Pictured above is about everything I used to conjure this magical potion (and it was magical).

  • I started by rendering, in a thick-bottomed sauce pan, four thick slices of Trader Joe's maplewood smoked bacon that had been diced as lardons.

  • When the fat was sufficiently rendered, I added a scant cup of brunoised shallot (really you could use any onion, but I like the mild, yet also somehow powerful, shallot).

  • Once the shallots had turned from opaque to clear-ish and glossy (once they had sweat), I tossed in 5-6 cloves of minced garlic and cooked until the aroma filled the house.
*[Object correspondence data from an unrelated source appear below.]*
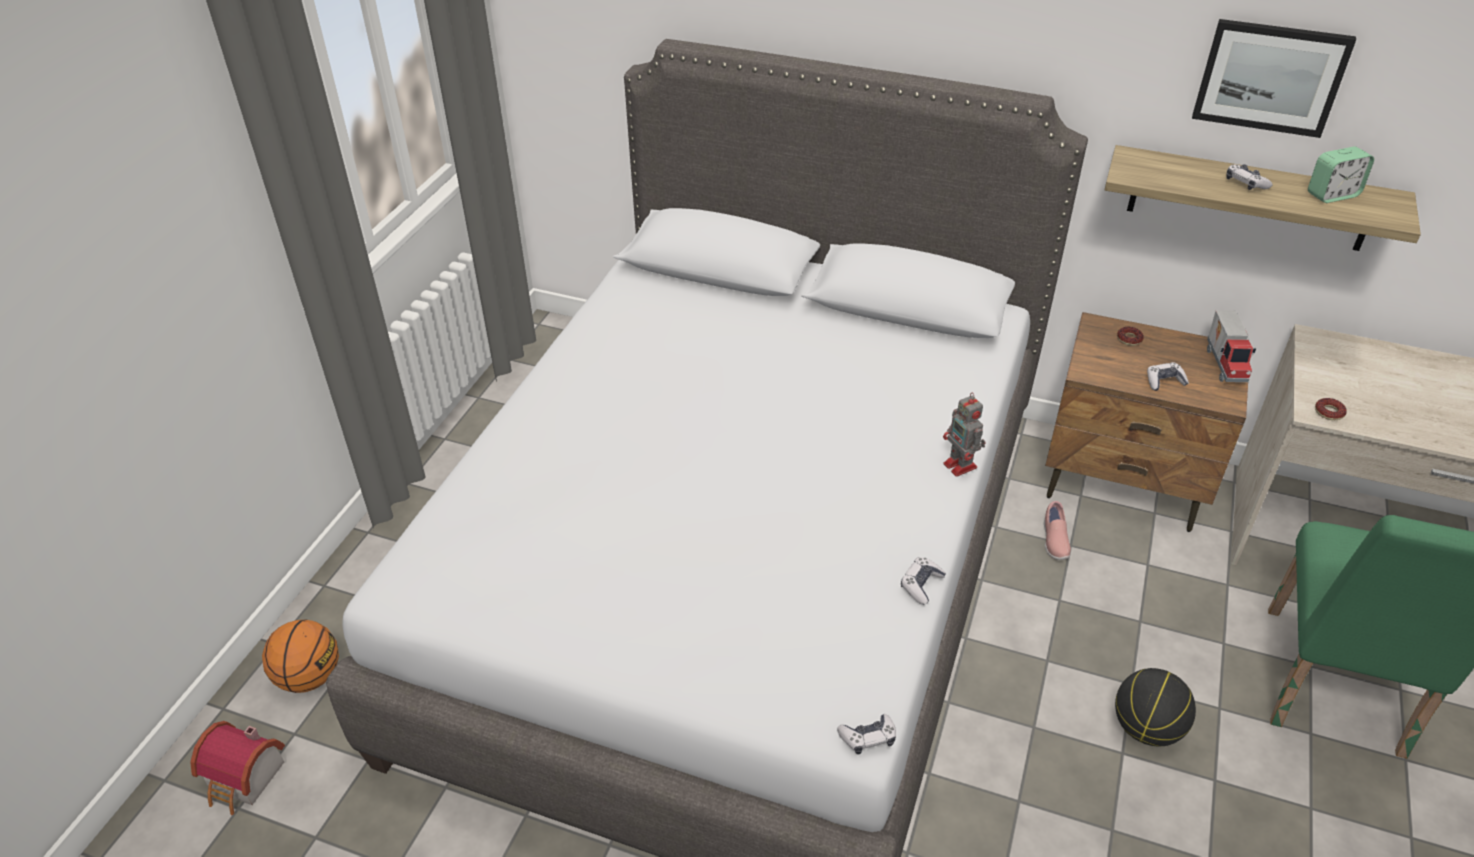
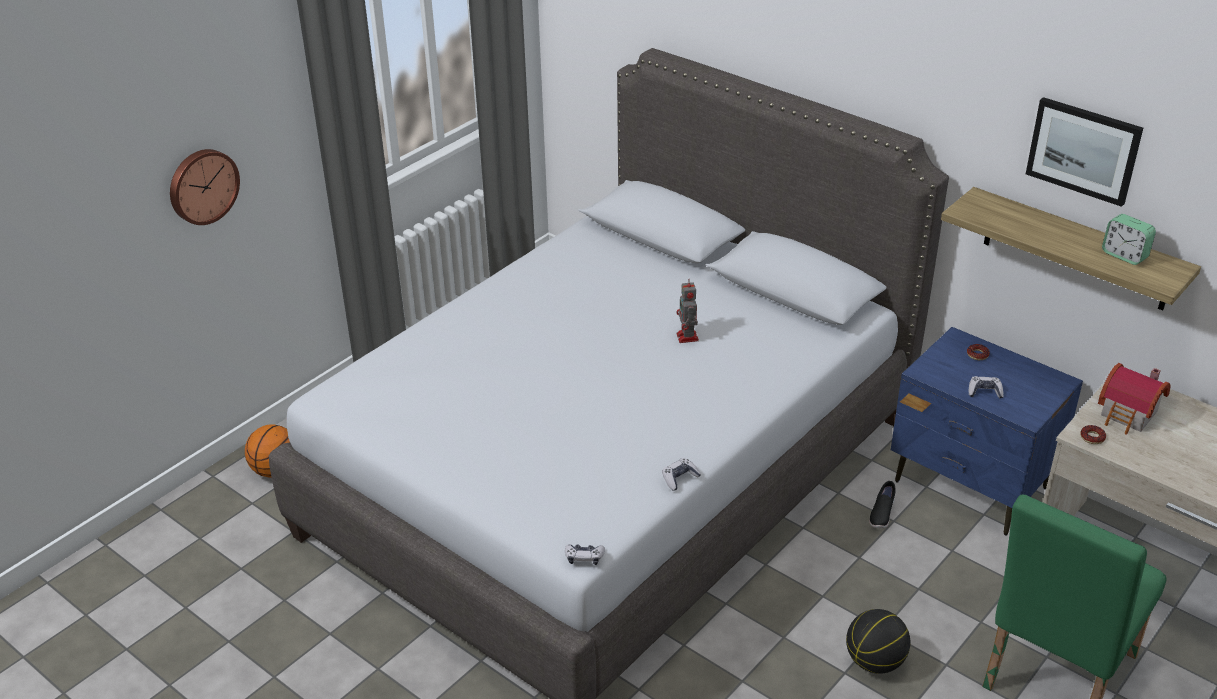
camera: 20 degrees right, 5 degrees down
toy house [190,721,285,815] -> toy house moved to [1098,363,1171,434]
toy robot [943,393,986,477] -> toy robot moved to [676,279,699,343]
pink shoe [1044,501,1071,560] -> black shoe [869,481,896,529]
brown nightstand [1045,312,1248,532] -> blue nightstand [891,327,1083,536]
toy truck [1207,310,1256,382] -> none
game controller [1226,164,1273,190] -> none
alarm clock [1308,146,1374,203] -> alarm clock turned 45 degrees clockwise [1102,214,1156,265]
none -> wall clock [170,149,240,225]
All of this was prepared on a lower heat to ensure the gentle caramelization, not the scorching, of the sugars in the ingredients.
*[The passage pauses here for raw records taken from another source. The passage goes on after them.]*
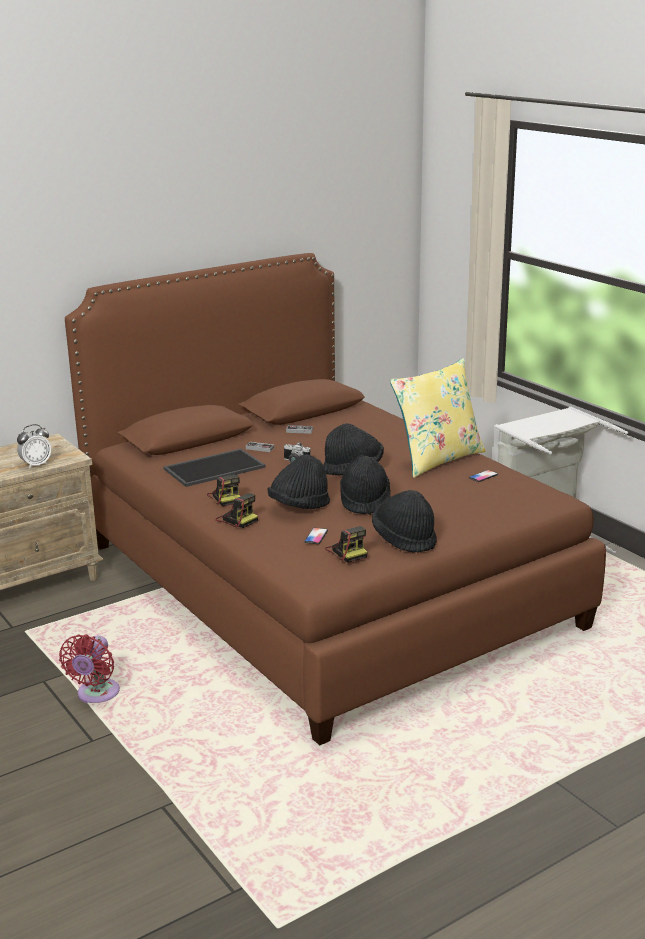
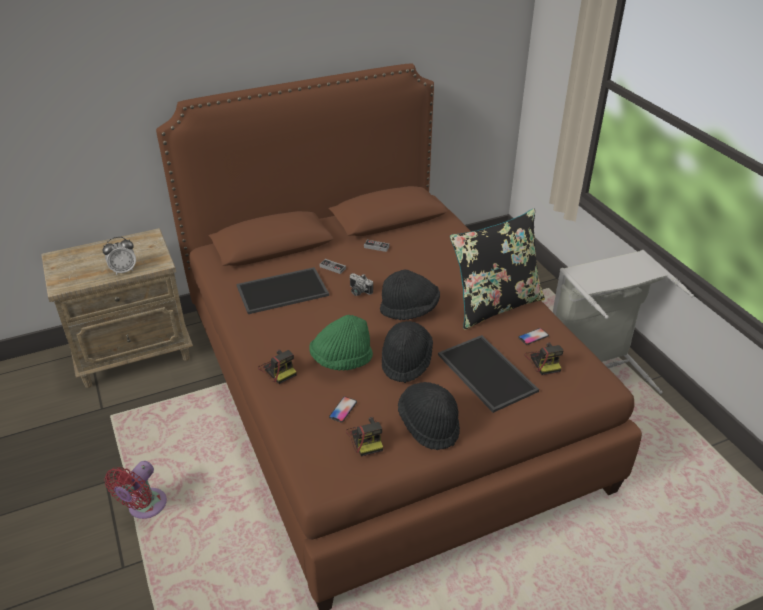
camera: 10 degrees right, 15 degrees up
camera [207,474,241,506] -> camera moved to [525,342,564,375]
black hat [268,454,330,509] -> green hat [309,315,373,371]
yellow pillow [390,358,486,478] -> black pillow [450,209,545,330]
none -> tray [438,335,539,413]

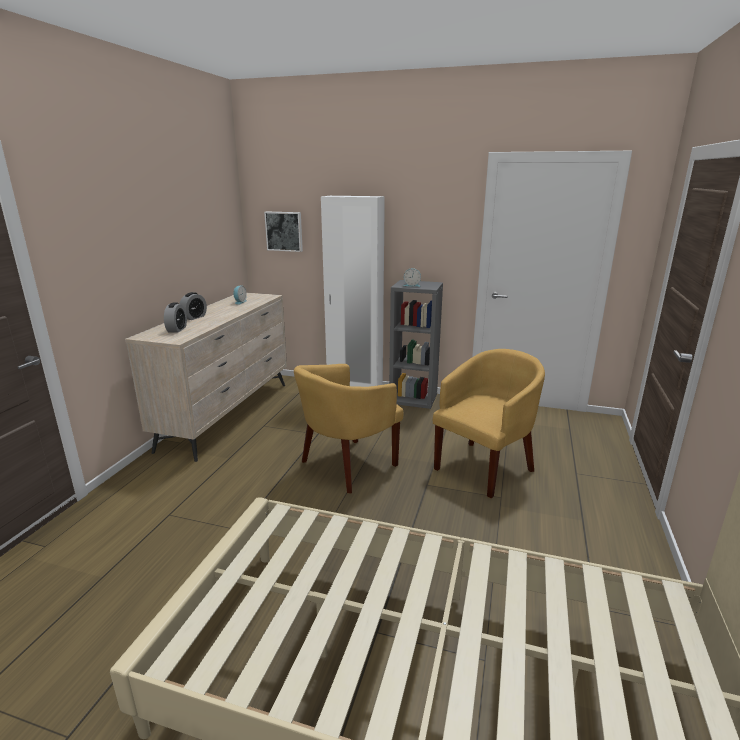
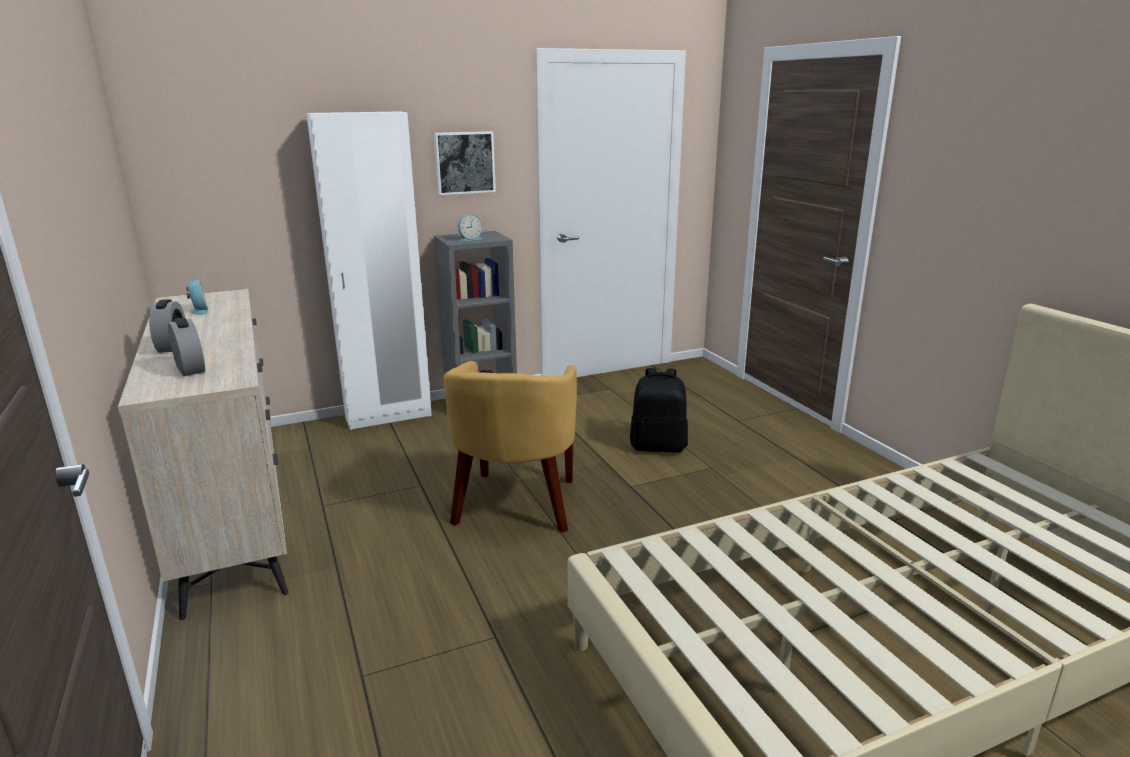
camera: 40 degrees left, 0 degrees up
picture [264,212,303,252] -> picture moved to [434,131,496,195]
yellow armchair [433,349,545,498] -> black backpack [630,368,688,453]

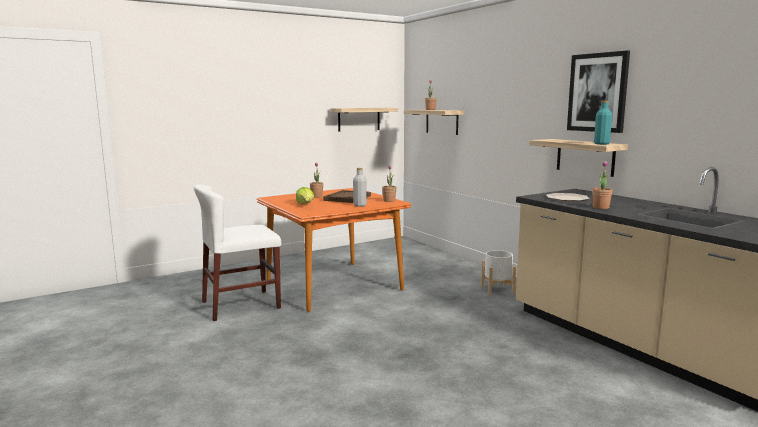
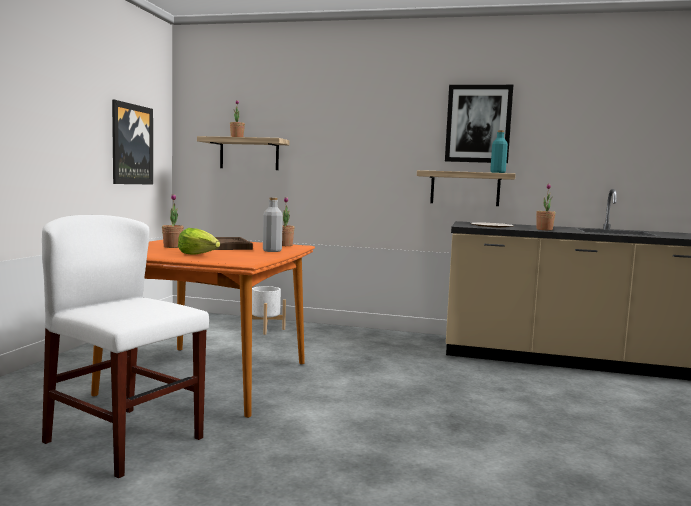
camera: 45 degrees left, 5 degrees down
white chair [194,185,281,321] -> white chair turned 105 degrees clockwise [42,215,209,478]
shelf [330,108,398,131] -> picture [112,100,153,185]
white planter [481,250,516,296] -> white planter moved to [252,286,286,335]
  • Now that the neighbor's appetites were properly piqued, I deglazed the pan with close to half the bottle of Four Roses Bourbon. *When cooking with alcohol, I like to use a booze that I would gladly drink, but not one that I'm overly excited to open—if ya know what I mean.*

  • Let the Bourbon reduce down about half way. All of the alcohol will burn off, and you'll be left with a smokey sweetness that is such a beautiful compliment to the bacon.

  • Next, add your preferred jar of jam. This recipe used a homemade plum jam I had been hanging on to for about five years, waiting for just such an occasion! In this case it was a pint of plum jam, but blackberry, blueberry, strawberry, or cherry—even apricot—would all work well.

  • Add around a cup of catsup for this ratio of ingredients, and a healthy few glugs of molasses on a warm day.

  • I also did about five solid dashes of Worcestershire sauce, a heavy dusting of smoked paprika, a little cayenne, about two tablespoons of dijon, and salt to taste.

  • Once that was all thoroughly mixed up, I thinned the lot with apple cider vinegar and let barely simmer.

  • Finally, I had roasted a chicken rubbed with a BBQ dry rub, and when that dirty bird was done, I threw the sauce in the roasting pan to mix in all the drippings.


Voila! The results were insanely scrumptious. We ended up eating the stew-like sauce by the spoonful straight out of the pan!

As with all my recipes, they are meant to be used as guidelines, not rules. If you don't have, or don't like, some of the ingredients included, don't use them. This recipe could be modified in a hundred different ways, and all would be delicious! If I were using apricot jam, for instance (instead of a dark fruit jam) I might used honey instead of molasses, skip the catsup and paprika, and add jalapeno and five-spice.

And, taste your work at almost every step of the process so you know better what direction you want to take your finished product.